Isn’t the entire affair built around the idea that, at step 3, people will give you money and compliments for a job well done? If you can’t control that, what’s the point, anyway? Here’s how to cope:
- Take pride in the steps you have control over. Make a fantastic product. Present it magnificently. Don’t hitch your wagon to customer response.
- Don’t invest anything into the project that you’re not okay losing to the project. That goes for money, certainly — find ways to develop and produce your product without a lot of capital — but it also goes for time, effort, and emotional involvement. Consider any investment in the project the same way you’d think about investing into a vacation: is the investment worth the enjoyment you’ll get from it? If no, don’t do it. (The solution of the corporate world is a neat solution, here: use other people’s money to finance your project; use employees’ time and effort to develop and produce; pay the employees with the other people’s money; repeat.)
- Stop publishing like a consumer. If everybody’s ga-ga over new product X and you want to join in, get a copy of product X. Don’t publish a clone of product X. Publish what you can’t get elsewhere (and make it good). What you publish should not be the same thing as what you get elsewhere.
- Implement step 4, and don’t confuse it with step 3. This, with a smattering of the first three, is my preferred solution. What’s step 4, you might ask. It is:
- Interact with the consumers who do use your product. Get to understand their needs and fulfill them: either with immediate, ‘free’ materials or in a supplement or the next edition.
The beauty of step 4 is that it is again under your control, and it is something that you can take pride in. Getting to know your customers as people, and not as wallets with human beings attached, means you get to make a real connection with people who share your interests. That’s awesome.
Now, one might be tempted to add in, “also, good customer service leads to more sales” but this is a trap. This is mistaking step 4 for step 3. Providing customer service is not making sales. If you think of it in terms of making more sales, or building a market, or whatever else, you’re going to kill it dead. Step 4 is about interacting with people, not drawing more wallets-with-people-attached closer to your bank account. Step 4 is only worthwhile as long as it’s genuine, and once it’s not, it’s just another chore — for both you and your consumers.
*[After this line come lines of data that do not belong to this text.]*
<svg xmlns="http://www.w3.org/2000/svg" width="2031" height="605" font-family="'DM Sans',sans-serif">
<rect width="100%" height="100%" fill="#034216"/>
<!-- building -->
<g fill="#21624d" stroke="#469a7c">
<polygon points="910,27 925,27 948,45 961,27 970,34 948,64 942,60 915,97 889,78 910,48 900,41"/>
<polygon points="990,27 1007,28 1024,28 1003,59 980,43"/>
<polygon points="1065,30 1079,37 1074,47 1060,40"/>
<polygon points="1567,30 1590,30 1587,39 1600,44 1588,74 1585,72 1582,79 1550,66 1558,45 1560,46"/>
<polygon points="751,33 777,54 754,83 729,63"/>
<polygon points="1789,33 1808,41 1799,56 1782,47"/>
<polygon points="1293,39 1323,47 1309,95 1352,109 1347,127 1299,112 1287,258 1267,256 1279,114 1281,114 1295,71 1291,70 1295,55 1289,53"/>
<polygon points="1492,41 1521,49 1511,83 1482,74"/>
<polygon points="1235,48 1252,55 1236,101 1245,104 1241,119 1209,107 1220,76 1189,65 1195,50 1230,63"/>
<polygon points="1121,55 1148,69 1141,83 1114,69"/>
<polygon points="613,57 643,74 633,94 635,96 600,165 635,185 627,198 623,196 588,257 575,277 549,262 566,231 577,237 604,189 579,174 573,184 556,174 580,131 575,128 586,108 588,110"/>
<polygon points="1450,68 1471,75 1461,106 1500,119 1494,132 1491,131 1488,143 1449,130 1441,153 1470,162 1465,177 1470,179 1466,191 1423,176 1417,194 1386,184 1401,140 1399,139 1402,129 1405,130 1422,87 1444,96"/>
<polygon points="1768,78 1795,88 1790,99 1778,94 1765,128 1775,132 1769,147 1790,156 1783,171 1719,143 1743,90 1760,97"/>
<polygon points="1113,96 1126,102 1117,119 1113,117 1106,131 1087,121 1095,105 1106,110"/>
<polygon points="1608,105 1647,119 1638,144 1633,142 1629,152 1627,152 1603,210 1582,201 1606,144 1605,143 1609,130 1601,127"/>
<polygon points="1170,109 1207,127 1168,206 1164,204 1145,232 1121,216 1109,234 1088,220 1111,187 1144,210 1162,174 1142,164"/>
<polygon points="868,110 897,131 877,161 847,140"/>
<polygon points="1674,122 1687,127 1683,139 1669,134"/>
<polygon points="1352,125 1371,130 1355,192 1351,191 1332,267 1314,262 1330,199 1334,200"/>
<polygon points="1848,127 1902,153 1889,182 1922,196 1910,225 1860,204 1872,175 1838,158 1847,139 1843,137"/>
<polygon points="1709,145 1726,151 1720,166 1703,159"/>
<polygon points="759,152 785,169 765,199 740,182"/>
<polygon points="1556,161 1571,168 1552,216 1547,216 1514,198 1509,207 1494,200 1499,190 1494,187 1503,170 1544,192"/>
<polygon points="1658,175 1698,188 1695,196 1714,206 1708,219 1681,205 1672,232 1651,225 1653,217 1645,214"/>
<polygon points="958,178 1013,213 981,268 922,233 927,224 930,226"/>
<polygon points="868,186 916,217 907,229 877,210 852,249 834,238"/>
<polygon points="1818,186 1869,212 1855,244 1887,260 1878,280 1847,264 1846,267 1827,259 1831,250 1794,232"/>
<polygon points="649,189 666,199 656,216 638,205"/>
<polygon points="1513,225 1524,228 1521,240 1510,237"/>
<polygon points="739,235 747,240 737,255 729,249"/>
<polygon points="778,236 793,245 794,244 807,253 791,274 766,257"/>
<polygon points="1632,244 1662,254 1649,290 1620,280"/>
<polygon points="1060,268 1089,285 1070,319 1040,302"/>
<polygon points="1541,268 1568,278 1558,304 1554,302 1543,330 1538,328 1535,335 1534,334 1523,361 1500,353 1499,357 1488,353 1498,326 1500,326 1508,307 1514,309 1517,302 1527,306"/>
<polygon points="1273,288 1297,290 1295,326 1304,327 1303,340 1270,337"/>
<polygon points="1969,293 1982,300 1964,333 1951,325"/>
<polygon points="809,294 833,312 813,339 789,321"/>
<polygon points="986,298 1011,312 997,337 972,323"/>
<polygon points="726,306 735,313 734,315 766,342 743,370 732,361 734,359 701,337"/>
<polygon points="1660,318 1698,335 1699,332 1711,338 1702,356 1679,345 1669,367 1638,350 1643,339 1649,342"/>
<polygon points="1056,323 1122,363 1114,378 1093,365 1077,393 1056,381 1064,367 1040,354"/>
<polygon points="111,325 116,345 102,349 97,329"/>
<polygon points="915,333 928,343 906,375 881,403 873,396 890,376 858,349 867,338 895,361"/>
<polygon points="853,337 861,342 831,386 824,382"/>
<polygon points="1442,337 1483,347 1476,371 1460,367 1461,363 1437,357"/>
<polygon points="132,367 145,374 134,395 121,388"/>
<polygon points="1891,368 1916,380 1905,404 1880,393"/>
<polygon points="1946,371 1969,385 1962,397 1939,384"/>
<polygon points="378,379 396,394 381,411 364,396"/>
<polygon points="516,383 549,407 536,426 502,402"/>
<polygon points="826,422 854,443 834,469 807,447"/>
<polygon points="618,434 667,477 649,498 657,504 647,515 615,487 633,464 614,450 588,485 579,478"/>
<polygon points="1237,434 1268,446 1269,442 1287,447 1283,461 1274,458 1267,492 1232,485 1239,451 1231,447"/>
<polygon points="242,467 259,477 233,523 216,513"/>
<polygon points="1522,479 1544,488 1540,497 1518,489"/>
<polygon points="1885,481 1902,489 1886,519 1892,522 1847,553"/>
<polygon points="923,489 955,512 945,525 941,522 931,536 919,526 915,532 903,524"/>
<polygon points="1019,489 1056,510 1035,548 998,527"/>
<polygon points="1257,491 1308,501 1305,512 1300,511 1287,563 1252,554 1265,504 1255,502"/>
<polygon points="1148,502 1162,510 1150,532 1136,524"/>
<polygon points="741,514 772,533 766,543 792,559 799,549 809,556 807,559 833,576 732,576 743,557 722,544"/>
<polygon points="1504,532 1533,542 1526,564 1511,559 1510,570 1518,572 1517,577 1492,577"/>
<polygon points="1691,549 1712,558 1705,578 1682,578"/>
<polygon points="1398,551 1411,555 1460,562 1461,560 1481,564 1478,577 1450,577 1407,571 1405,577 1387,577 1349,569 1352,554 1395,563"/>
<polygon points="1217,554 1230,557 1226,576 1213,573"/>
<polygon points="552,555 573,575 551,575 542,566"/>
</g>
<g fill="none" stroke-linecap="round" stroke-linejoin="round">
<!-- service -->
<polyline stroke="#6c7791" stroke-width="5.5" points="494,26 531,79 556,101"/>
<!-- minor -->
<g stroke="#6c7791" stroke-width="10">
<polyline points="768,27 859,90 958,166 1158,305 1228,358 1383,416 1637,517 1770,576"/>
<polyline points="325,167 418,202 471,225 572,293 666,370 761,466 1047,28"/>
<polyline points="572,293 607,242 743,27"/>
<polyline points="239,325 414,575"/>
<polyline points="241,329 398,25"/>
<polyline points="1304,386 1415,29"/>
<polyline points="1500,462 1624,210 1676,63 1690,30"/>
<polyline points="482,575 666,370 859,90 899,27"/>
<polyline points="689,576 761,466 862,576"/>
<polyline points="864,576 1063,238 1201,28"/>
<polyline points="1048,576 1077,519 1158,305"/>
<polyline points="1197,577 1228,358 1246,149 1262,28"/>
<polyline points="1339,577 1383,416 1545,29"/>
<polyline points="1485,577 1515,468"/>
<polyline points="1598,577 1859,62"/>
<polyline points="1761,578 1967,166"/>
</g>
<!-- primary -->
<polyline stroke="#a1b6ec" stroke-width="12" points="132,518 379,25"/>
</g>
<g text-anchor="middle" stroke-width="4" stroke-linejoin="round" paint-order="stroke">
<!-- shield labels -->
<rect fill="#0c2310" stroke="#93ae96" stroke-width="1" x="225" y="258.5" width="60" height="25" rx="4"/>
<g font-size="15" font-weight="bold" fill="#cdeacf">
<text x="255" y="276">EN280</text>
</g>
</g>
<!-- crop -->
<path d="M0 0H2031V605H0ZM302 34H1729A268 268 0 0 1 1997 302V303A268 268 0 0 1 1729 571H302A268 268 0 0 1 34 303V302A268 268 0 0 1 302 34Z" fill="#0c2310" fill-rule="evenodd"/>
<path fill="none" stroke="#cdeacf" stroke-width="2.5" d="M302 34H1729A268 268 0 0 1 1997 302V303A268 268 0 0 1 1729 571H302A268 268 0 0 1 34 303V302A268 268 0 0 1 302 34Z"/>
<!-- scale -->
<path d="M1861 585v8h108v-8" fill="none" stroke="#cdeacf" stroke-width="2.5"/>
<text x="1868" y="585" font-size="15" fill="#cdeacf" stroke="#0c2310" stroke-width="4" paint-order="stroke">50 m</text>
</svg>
Step 4 is just as important as Steps 1, 2, and 3. For my money, if you’re not doing step 4, you’re not really publishing. If you can’t bring yourself to do step 4, you might reconsider publishing. These are the people that you’re publishing the product for — if you didn’t have any interest in these people, you can just develop the product and let it sit on your hard drive, or publish your very own copy through Lulu.
And that is, really, my end goal here in this article: publishing may not be a good idea for you. Publishing is a pretense for applying yourself to something you think is worthwhile and a means for allowing others to share in that thing. If you want to make and share what you like, publish. If you want people to tell you you’re clever, go somewhere else. Publishing is a terrible way to get people to notice you.

August 1st, 2007 at 11:49 am
Yes, thank you.
August 1st, 2007 at 1:28 pm
Great, great great post. Publishing like a consumer - yes. I would also add the related urge to publish like a prospector - a new concept is unturned on a forum (great) and it’s as if people are racing to stake a claim, or competing to get the patent (bad bad).